- October 10, 2015
- Category: Scientific Publications
P. Desbordes1,2, R.Modzelewski1,3, S. Vauclin2, P. Vera1,3, I. Gardin1,3
1 QuantIF LITIS – EA4108, University of Rouen, Rouen, FRANCE,
2 Dosisoft, Cachan, FRANCE
3 Henri Becquerel Center, Rouen, FRANCE
Presented at EANM 2015
Aim: Many features can be extracted from 18FDG PET images to describe cancer. We propose a machine learning technique based on a Random Forest (RF) classifier to select features having a prognostic or predictive value among a large amount of different characteristics.
Materials and Methods: 65 features are extracted from medical records (age, stage⋯) and PET images: classical features (SUV, Metabolically Tumor Volume (MTV) ⋯), 1st order features (skewness, entropy ⋯) and texture parameters from texture matrices: Gray Level Cooccurrence Matrix (GLCM), Gray Level Zone Length Matrix (GLZLM) and Gray Level Difference Matrix (GLDM). Patient classification is performed using RF algorithm with 2000 decision trees, firstly without any Feature Selection (FS), and secondly with a FS. The selection is performed in 2 steps. First, a correlation analysis is done using the Spearman method to keep uncorrelated features. They are compared two by two and are considered as correlated if the Spearman coefficient (sp) verified |sp| ≥ 0.8 and p < 0.05. Next, the RF algorithm is applied on the remaining features to find the most relevant features using the importance index. The RF classifier has been applied to a database of 66 patients with an oesophageal cancer treated by radio-chemotherapy (CRT). The classification accuracy has been evaluated using the Out-Of-Bag (OOB) error.

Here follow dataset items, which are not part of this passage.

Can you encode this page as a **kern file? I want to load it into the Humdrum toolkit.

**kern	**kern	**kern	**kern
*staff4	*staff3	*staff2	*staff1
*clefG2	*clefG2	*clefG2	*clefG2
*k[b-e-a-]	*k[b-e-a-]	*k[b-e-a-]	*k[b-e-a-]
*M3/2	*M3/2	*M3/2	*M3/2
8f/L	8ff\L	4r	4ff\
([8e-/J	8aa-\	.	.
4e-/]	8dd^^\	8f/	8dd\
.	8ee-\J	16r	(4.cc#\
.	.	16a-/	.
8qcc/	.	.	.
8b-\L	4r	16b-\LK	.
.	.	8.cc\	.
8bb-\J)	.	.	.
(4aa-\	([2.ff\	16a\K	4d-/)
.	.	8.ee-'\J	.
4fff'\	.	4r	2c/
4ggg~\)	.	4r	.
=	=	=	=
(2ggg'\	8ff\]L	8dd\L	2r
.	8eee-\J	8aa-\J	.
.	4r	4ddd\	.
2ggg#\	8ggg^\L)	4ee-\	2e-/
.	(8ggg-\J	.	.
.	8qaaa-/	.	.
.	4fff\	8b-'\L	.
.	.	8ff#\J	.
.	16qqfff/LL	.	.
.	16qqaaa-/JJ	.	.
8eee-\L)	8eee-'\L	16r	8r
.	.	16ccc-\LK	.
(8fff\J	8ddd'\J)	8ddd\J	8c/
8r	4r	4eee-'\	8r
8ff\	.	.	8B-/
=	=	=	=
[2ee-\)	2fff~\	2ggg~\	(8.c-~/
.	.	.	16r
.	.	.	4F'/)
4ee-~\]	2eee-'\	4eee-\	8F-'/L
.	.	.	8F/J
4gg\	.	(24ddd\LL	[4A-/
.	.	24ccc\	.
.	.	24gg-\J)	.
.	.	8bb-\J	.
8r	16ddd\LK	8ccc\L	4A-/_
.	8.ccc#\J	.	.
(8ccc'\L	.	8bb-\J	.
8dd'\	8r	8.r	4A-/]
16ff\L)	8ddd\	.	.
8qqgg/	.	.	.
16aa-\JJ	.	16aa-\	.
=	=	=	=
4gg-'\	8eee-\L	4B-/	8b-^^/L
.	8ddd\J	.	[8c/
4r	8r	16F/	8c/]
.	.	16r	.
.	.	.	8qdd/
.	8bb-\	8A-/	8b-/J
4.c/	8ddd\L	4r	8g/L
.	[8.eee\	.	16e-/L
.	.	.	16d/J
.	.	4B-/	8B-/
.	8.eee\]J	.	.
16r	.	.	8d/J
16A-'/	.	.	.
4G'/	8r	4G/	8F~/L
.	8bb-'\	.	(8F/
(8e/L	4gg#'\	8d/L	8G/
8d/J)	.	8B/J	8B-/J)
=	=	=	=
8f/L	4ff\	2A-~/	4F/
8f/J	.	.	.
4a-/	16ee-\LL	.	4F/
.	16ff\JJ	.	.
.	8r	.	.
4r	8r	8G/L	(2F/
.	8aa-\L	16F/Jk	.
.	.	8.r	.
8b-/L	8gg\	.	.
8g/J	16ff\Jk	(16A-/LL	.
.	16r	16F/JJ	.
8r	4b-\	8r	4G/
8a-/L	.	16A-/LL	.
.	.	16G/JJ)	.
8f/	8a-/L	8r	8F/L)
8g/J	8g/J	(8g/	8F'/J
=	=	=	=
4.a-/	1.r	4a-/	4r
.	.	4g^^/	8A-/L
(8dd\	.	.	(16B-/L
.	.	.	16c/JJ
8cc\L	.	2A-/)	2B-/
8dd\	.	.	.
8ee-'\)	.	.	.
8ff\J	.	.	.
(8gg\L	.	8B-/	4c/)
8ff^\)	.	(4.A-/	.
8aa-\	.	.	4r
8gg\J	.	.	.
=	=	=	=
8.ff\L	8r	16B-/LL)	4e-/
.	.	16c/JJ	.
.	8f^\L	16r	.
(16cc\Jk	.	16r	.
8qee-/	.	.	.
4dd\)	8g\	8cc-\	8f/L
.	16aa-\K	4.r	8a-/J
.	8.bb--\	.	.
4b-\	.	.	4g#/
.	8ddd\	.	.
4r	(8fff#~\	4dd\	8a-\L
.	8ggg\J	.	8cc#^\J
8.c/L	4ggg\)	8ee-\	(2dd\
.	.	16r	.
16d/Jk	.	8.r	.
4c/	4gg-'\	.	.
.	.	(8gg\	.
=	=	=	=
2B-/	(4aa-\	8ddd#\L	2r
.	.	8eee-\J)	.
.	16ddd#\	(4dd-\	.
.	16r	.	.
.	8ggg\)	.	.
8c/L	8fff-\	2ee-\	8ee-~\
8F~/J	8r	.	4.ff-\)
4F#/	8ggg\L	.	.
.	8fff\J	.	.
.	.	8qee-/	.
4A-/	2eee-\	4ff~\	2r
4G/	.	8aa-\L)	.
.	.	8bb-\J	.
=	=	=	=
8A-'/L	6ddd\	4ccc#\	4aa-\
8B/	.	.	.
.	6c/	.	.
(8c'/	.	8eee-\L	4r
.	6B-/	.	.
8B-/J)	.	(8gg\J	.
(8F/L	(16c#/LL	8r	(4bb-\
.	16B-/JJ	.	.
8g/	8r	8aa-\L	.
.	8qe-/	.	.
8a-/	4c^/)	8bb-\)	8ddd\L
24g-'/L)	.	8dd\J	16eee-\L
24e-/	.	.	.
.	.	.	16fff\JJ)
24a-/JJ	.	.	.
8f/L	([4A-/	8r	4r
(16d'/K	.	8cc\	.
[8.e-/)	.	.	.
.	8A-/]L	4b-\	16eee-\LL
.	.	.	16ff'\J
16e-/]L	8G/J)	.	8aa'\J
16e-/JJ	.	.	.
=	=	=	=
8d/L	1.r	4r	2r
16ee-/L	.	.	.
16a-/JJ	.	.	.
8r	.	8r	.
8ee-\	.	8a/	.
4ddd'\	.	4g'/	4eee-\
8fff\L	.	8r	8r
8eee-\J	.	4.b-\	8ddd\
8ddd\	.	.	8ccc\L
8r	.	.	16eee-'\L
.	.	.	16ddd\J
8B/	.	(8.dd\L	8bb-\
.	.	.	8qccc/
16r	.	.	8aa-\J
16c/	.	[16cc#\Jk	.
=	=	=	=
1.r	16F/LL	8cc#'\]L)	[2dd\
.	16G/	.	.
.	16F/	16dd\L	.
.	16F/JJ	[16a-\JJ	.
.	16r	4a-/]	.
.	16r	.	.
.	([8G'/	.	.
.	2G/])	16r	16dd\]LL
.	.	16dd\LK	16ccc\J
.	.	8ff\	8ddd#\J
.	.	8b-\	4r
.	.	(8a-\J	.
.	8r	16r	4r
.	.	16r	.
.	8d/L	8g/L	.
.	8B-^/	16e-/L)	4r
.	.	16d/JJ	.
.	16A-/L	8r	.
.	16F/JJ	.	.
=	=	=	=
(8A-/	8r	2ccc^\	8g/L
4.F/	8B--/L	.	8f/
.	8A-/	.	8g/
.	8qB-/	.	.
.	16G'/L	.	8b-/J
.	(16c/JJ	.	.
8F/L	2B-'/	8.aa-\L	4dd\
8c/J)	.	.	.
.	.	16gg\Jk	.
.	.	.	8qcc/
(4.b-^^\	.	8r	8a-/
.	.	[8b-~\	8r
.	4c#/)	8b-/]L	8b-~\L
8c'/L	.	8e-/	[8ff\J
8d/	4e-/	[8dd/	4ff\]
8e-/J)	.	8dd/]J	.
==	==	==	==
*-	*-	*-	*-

Results: When the RF classifier is applied to the 65 initial features, OOB error reaches 33.3% and 25.8% for prognostic and predictive studies respectively. The FS strategy improves the classification accuracy, to reach an OOB error of 22.7% and 22.7% respectively. The Spearman analysis revealed that none of the clinical data are correlated with PET characteristics, neither for correlation (GLCM), Cluster Shade (CS, GLCM) Busyness (GLDM) and Zone Percentage (ZP, GLZLM). Twelve groups of correlated features can be created leading to 31/65 features selected. The best 3 prognostic features are MTV, correlation (GLCM) and the Nutritional Risk Index (NRI), whereas the best 3 predictive features are MTV, ZP and correlation (GLCM).
Conclusion: ML technique, such as random forest classifier, is an interesting tool to find the most relevant among a large amount of features, to classify patients. A FS is mandatory to improve the classification accuracy. In case of oesophageal cancer, MTV and texture parameters appear as relevant feature and improve predictions.